====== Input material ======

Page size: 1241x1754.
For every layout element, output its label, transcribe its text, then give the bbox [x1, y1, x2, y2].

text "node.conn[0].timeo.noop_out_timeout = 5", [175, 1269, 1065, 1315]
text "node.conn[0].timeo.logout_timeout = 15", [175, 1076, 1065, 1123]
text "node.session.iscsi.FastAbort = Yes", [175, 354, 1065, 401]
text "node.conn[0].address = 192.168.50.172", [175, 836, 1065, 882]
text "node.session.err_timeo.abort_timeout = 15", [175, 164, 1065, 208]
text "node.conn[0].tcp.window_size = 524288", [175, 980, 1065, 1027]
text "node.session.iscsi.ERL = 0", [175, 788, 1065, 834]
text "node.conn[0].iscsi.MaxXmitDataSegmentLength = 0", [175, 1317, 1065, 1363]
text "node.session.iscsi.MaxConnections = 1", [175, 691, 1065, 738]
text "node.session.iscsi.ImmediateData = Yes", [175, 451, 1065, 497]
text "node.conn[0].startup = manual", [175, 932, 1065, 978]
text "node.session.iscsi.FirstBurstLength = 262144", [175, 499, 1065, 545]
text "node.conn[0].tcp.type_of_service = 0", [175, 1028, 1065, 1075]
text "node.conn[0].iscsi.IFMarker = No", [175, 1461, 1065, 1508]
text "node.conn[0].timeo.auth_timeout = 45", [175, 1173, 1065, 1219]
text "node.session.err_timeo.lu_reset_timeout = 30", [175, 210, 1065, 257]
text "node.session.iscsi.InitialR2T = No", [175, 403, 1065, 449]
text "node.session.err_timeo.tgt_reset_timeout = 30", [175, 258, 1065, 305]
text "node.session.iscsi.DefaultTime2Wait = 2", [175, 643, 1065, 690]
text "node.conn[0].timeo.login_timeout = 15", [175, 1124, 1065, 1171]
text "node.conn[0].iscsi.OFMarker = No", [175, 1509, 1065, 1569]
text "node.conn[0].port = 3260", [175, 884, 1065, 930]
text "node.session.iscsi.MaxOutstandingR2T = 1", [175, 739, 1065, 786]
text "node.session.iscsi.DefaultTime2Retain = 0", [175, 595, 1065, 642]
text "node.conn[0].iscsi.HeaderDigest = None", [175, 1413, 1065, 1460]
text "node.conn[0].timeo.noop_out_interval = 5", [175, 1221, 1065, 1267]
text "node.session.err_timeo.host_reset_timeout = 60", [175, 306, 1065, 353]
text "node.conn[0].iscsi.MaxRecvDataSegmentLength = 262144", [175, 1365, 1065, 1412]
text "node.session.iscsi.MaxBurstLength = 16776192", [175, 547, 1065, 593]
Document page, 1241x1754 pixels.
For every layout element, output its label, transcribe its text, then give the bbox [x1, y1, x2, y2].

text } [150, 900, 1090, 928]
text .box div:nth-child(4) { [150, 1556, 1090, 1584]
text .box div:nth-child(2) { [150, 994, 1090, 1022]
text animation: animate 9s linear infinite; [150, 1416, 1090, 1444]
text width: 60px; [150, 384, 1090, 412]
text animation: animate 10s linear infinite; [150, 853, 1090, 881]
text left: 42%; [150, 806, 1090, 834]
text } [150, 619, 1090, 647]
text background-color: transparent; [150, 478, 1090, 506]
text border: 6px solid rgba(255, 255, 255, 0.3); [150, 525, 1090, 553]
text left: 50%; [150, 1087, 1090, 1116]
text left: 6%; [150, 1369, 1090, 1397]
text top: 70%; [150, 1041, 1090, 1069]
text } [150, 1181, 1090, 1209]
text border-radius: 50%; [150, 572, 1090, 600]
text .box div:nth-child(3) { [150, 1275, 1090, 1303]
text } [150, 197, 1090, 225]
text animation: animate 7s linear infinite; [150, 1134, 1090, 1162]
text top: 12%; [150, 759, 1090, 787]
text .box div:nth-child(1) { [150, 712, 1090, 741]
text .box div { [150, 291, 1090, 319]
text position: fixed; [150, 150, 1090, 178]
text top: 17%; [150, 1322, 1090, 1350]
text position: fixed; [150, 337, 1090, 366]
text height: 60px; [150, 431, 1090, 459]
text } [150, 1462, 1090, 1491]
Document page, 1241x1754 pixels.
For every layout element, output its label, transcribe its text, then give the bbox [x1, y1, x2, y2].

======

Directive
Find the word "border" in the data and show each line that holds it.

Expected output
text border: 6px solid rgba(255, 255, 255, 0.3); [150, 525, 1090, 553]
text border-radius: 50%; [150, 572, 1090, 600]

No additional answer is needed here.